LapB (YciM) orchestrates protein-protein interactions at the interface of lipopolysaccharide and phospholipid biosynthesis.

作者信息

Möller Anna-Maria, Brückner Simon, Tilg Lea-Janina, Kutscher Blanka, Nowaczyk Marc M, Narberhaus Franz

机构信息

Microbial Biology, Ruhr University Bochum, Bochum, Germany.

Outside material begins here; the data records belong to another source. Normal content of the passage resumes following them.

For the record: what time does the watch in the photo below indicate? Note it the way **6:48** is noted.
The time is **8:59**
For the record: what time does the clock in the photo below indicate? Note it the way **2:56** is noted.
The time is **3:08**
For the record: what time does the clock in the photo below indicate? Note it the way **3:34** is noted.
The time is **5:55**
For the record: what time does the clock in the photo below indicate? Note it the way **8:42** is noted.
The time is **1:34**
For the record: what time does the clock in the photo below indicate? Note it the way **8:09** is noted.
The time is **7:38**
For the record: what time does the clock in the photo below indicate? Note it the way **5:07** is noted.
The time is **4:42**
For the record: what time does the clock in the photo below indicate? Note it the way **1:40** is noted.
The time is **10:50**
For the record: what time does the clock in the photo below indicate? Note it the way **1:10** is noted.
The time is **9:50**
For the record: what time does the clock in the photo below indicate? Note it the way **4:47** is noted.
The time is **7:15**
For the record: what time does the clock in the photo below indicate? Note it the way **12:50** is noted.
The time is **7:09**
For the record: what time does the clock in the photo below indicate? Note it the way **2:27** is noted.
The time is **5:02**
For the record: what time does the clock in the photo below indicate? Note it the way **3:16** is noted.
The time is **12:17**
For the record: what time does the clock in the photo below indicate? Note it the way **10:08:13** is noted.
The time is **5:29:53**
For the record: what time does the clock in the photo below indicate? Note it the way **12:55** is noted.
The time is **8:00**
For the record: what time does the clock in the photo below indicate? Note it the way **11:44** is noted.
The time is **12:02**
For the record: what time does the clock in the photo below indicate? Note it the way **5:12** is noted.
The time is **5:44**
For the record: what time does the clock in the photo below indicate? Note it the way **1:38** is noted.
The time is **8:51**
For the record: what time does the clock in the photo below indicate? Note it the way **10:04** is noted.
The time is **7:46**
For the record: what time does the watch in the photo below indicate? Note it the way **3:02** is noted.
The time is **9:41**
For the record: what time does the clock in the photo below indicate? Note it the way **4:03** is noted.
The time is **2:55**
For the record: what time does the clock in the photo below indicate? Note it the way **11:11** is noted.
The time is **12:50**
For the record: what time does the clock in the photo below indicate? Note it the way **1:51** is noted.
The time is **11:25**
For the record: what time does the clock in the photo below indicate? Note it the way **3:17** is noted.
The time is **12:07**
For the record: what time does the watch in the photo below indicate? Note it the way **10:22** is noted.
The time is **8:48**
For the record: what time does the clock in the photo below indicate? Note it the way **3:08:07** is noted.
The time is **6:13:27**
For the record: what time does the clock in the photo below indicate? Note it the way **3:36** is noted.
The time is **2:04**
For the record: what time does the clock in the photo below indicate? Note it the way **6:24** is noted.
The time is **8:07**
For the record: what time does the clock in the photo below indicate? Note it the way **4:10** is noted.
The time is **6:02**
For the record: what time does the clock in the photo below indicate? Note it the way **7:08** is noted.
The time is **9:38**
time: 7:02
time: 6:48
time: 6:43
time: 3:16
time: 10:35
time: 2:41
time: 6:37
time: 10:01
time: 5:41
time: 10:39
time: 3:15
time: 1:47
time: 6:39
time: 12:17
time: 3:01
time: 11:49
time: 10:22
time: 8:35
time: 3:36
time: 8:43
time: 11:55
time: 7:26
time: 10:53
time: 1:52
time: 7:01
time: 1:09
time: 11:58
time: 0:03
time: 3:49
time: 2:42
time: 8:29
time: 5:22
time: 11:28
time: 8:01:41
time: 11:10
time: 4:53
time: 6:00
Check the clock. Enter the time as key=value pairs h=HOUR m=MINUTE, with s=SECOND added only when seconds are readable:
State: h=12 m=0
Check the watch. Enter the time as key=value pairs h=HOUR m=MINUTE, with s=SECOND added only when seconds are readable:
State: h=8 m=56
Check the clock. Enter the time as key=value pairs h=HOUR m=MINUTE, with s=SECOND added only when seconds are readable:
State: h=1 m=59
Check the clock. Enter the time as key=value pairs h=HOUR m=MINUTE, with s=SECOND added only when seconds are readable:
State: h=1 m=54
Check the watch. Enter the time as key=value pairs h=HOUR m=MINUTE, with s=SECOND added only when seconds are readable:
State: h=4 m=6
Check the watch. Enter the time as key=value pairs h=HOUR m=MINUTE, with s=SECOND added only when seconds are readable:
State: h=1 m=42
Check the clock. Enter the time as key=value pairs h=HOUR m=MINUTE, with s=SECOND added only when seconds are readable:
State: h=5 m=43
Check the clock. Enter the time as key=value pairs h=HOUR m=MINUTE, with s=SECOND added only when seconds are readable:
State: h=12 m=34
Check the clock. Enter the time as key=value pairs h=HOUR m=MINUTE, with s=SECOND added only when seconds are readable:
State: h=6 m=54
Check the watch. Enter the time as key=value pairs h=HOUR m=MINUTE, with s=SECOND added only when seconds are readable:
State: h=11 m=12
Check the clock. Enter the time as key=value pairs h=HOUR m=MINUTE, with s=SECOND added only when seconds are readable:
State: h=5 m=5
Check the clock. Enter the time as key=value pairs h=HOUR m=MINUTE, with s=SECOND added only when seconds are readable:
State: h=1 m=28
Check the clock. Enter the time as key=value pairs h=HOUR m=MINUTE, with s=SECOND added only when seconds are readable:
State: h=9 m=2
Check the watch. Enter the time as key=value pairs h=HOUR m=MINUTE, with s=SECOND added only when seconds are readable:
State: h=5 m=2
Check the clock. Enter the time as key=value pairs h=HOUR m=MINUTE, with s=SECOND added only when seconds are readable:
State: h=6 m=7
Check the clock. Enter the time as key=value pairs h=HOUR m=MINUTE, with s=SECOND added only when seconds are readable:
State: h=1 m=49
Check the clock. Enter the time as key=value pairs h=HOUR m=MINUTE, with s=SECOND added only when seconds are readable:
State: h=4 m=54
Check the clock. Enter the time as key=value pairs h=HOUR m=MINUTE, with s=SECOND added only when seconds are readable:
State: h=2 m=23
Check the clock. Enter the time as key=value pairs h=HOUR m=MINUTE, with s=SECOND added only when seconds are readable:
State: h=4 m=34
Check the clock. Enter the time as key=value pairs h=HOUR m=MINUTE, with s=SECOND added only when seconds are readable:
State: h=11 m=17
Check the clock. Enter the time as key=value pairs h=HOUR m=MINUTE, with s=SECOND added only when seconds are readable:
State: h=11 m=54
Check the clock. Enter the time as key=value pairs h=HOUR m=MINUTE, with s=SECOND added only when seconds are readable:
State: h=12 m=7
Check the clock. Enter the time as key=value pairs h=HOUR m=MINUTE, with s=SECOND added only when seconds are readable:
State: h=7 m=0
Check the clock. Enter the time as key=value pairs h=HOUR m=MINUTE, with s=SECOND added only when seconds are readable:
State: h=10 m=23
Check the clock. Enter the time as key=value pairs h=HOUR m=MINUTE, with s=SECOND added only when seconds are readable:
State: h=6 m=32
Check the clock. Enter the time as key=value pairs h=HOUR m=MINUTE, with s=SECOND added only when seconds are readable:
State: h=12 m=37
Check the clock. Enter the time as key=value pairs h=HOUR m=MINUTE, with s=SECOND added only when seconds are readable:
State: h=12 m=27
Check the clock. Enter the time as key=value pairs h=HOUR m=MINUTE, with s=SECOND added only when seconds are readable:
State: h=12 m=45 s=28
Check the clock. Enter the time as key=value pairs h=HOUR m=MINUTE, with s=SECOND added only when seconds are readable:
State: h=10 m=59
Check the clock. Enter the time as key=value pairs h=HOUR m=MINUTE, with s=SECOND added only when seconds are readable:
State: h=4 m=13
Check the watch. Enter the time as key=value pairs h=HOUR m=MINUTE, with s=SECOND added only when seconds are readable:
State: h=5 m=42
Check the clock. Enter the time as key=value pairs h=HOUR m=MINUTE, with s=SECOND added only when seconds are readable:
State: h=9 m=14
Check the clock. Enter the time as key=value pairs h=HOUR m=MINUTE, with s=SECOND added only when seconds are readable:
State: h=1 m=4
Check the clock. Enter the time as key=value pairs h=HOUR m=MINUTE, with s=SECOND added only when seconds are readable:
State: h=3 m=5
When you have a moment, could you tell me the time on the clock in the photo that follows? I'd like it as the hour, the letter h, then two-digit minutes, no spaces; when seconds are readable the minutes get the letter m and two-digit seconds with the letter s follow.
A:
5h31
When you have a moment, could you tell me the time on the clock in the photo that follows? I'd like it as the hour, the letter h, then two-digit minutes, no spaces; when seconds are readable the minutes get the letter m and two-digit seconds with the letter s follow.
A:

Plant Biochemistry, Ruhr University Bochum, Bochum, Germany.

出版信息

Mol Microbiol. 2023 Jan;119(1):29-43. doi: 10.1111/mmi.15005. Epub 2022 Dec 4.

DOI:10.1111/mmi.15005
PMID:36464488
Abstract

The outer membrane (OM) of Gram-negative bacteria functions as an essential barrier and is characterized by an asymmetric bilayer with lipopolysaccharide (LPS) in the outer leaflet. The enzyme LpxC catalyzes the first committed step in LPS biosynthesis. It plays a critical role in maintaining the balance between LPS and phospholipids (PL), which are both derived from the same biosynthetic precursor. The essential inner membrane proteins YejM (PbgA, LapC), LapB (YciM), and the protease FtsH are known to account for optimal LpxC levels, but the mechanistic details are poorly understood. LapB is thought to be a bi-functional protein serving as an adaptor for FtsH-mediated turnover of LpxC and acting as a scaffold in the coordination of LPS biosynthesis. Here, we provide experimental evidence for the physical interaction of LapB with proteins at the biosynthetic node from where the LPS and PL biosynthesis pathways diverge. By a total of four in vivo and in vitro assays, we demonstrate protein-protein interactions between LapB and the LPS biosynthesis enzymes LpxA, LpxC, and LpxD, between LapB and YejM, the anti-adaptor protein regulating LapB activity, and between LapB and FabZ, the first PL biosynthesis enzyme. Moreover, we uncovered a new adaptor function of LapB in destabilizing not only LpxC but also LpxD. Overall, our study shows that LapB is a multi-functional protein that serves as a protein-protein interaction hub for key enzymes in LPS and PL biogenesis presumably by virtue of multiple tetratricopeptide repeat (TPR) motifs in its cytoplasmic C-terminal region.

摘要

革兰氏阴性菌的外膜(OM)起着至关重要的屏障作用,其特征是外小叶含有脂多糖(LPS)的不对称双层膜。LpxC酶催化LPS生物合成的第一步关键反应。它在维持LPS与磷脂(PL)之间的平衡中起关键作用,LPS和PL均来自相同的生物合成前体。已知必需的内膜蛋白YejM(PbgA、LapC)、LapB(YciM)和蛋白酶FtsH可调节LpxC达到最佳水平,但其机制细节尚不清楚。LapB被认为是一种双功能蛋白,作为FtsH介导的LpxC周转的衔接蛋白,并在LPS生物合成的协调中作为支架发挥作用。在这里,我们提供了实验证据,证明LapB与LPS和PL生物合成途径分歧处的生物合成节点上的蛋白质存在物理相互作用。通过总共四项体内和体外试验,我们证明了LapB与LPS生物合成酶LpxA、LpxC和LpxD之间、LapB与调节LapB活性的抗衔接蛋白YejM之间以及LapB与第一个PL生物合成酶FabZ之间存在蛋白质-蛋白质相互作用。此外,我们发现LapB不仅对LpxC,而且对LpxD具有新的衔接蛋白功能,可使其不稳定。总体而言,我们的研究表明,LapB是一种多功能蛋白,可能凭借其细胞质C末端区域的多个四肽重复(TPR)基序,作为LPS和PL生物合成中关键酶的蛋白质-蛋白质相互作用枢纽。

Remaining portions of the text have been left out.